Dominique Jamet s’est ému, à juste titre, de l’intention prêtée à la Commission européenne de s’opposer d’autorité au barrage de Sivens. Après la monnaie, le contrôle aux frontières, la défense nationale (via l’OTAN), sans parler de tout l’arsenal juridique européen qui, désormais, régit la vie économique de notre pays, voici maintenant l’aménagement du territoire.

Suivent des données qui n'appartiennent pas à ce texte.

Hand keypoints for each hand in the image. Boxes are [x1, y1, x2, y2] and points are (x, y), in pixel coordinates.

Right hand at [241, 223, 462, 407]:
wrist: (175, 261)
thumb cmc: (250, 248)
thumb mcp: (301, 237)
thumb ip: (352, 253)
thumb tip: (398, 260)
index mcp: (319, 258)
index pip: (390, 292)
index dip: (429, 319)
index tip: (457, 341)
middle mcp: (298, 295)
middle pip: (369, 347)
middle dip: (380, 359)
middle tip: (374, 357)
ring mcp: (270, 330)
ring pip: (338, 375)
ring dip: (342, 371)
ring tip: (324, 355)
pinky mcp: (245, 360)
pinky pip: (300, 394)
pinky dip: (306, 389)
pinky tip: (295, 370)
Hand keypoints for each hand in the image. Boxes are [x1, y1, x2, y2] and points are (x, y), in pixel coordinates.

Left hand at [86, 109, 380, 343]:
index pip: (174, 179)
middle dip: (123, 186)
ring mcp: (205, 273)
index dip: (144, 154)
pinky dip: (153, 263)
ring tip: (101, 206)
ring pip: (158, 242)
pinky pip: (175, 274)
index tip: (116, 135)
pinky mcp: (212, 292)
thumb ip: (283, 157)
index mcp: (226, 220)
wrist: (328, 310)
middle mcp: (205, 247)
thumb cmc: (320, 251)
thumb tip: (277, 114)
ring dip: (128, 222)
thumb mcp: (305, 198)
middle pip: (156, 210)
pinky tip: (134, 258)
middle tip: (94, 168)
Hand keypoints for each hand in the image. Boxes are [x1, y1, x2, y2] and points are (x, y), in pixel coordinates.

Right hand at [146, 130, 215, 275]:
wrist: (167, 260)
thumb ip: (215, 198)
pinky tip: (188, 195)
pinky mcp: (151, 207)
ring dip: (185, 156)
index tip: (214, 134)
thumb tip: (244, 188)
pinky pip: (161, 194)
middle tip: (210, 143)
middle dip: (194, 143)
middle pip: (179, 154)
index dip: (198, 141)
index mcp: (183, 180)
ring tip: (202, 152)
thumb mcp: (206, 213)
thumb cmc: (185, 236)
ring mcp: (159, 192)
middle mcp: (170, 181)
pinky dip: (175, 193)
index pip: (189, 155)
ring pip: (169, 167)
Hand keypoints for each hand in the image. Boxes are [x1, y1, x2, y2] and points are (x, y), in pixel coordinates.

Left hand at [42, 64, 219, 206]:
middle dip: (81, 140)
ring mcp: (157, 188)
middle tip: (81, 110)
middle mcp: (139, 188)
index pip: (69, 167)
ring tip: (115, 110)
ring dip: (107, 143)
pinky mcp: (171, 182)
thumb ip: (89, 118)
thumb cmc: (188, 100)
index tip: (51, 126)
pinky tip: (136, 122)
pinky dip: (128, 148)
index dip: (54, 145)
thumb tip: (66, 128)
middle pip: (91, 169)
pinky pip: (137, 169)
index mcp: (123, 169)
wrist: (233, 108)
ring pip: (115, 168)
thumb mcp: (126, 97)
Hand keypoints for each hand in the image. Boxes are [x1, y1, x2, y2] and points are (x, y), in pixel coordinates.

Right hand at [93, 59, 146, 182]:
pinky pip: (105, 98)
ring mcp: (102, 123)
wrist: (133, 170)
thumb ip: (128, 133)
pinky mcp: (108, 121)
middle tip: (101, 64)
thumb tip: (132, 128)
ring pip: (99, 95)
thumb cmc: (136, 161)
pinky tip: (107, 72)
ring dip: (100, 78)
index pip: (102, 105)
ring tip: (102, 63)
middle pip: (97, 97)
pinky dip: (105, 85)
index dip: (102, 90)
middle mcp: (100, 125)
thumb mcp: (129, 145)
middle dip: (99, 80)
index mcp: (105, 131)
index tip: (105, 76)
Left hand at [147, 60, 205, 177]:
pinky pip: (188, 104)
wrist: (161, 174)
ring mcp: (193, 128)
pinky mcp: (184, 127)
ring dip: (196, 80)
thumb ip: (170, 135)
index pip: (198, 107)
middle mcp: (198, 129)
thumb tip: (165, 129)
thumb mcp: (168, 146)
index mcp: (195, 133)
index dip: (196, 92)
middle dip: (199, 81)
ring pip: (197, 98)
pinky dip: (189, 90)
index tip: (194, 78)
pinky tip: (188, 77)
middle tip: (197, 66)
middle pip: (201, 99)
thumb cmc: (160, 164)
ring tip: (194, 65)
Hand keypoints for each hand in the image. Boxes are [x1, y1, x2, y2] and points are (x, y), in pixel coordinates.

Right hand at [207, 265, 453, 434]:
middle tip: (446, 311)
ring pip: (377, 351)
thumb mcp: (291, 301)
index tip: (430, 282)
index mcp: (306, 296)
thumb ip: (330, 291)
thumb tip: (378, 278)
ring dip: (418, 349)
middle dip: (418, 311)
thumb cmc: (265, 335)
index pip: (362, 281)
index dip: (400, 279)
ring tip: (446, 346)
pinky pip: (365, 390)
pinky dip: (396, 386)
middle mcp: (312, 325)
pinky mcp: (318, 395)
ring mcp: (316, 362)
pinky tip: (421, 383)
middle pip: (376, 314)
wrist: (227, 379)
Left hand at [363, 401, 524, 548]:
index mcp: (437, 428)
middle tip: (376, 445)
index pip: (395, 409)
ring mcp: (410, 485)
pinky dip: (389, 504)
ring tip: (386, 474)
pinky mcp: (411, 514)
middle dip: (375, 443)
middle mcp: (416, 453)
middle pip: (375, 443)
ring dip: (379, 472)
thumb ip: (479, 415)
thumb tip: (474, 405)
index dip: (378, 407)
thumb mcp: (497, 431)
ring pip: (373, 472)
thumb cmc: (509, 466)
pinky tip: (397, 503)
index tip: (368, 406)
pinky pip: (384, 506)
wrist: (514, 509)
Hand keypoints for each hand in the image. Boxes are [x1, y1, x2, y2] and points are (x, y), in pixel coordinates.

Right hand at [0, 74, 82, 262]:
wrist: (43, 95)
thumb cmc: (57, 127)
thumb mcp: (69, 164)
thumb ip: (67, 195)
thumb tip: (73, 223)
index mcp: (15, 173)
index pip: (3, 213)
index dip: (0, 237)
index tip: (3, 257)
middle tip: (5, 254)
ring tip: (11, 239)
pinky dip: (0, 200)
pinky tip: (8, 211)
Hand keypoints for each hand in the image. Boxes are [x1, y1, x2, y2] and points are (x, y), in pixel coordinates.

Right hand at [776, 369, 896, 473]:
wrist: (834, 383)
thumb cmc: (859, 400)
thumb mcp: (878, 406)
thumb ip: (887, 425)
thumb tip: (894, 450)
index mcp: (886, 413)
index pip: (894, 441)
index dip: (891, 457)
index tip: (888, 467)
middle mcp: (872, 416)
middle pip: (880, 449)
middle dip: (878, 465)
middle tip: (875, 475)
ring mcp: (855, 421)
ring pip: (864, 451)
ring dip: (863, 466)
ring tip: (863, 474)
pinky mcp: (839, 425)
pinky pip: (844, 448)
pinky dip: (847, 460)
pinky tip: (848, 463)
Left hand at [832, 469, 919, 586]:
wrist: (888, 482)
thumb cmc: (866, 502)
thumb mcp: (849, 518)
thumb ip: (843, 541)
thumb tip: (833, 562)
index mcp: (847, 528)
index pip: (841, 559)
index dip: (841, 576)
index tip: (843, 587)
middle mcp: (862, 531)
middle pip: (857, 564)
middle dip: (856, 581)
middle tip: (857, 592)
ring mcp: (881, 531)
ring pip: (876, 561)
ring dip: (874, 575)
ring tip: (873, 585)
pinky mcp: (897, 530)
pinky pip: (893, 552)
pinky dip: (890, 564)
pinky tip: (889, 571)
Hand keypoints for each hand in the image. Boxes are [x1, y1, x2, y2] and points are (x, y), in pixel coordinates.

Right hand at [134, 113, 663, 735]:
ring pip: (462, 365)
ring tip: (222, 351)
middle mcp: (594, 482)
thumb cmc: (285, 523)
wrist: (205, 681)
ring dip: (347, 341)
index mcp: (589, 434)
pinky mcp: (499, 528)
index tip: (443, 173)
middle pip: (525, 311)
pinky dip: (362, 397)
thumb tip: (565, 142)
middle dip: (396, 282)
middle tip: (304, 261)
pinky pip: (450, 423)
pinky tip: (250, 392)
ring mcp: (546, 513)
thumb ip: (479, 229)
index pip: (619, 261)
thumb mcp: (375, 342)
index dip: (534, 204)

Ce qu’il y a de plus remarquable c’est que les textes constitutionnels en vigueur, la déclaration de 1789, le préambule de la Constitution de 1946 et la Constitution de 1958 sont absolument clairs sur la question : « La souveraineté nationale appartient au peuple qui l’exerce par ses représentants et par la voie du référendum. » »
Que la souveraineté nationale appartienne au peuple interdisait mécaniquement à ses représentants de l’aliéner, notamment en faveur d’autorités étrangères ou d’organisations internationales. À cause de la question de l’OTAN, une première encoche à ce principe avait été prévue dans le préambule de la Constitution de 1947, « sous réserve de réciprocité, la France consent aux limitations de souveraineté nécessaires à l’organisation et au maintien de la paix » (al. 15).
Avec la Ve République, c’est devant le Conseil constitutionnel que tout s’est joué. Celui-ci a été consulté à plusieurs reprises pour trancher sur la compatibilité des accords relatifs à la construction européenne avec la Constitution et, singulièrement, avec les conditions essentielles d’exercice de la souveraineté nationale. Lorsqu’il se prononçait dans un sens positif, les accords étaient entérinés de droit ; lorsqu’il se prononçait dans un sens négatif (beaucoup moins souvent), le gouvernement convoquait le Congrès (le référendum a été une exception) pour modifier la Constitution. En conséquence de quoi le texte de 1958, maintes fois amendé depuis, présente en 2014 cette singularité d’énoncer un principe et, simultanément, toute une série de dispositions qui lui sont contraires.
Le rôle du Conseil constitutionnel dans l’abandon, par la France, d’une grande partie des attributs de la souveraineté nationale a été décisif et sa neutralité politique qui, en théorie, doit être absolue peut être sérieusement mise en doute. Mais pouvait-il, à lui seul, faire obstacle à la marche inexorable vers une Europe fédérale, voulue aussi bien par le parti au pouvoir que par l’opposition, c’est-à-dire les deux formations politiques qui, depuis l’origine de la Ve République, se sont partagé tour à tour la désignation de la totalité de ses membres ?
Un Conseil constitutionnel sous contrôle et une procédure de modification de la Constitution qui dispense le gouvernement de l’obligation de consulter les électeurs : le ver était dans le fruit. Si demain il entrait dans les intentions de monsieur Juppé et de madame Merkel – pour, par exemple, faire échec à un Front national aux portes du pouvoir – de donner un violent coup d’accélérateur au processus d’intégration européenne, de fédéraliser l’espace européen, de supprimer la référence à l’hymne national et au drapeau bleu-blanc-rouge, de fusionner les exécutifs des pays membres et d’abolir les Parlements nationaux, dans l’état actuel de la Constitution, rien ni personne ne pourrait l’arrêter et la France disparaîtrait purement et simplement.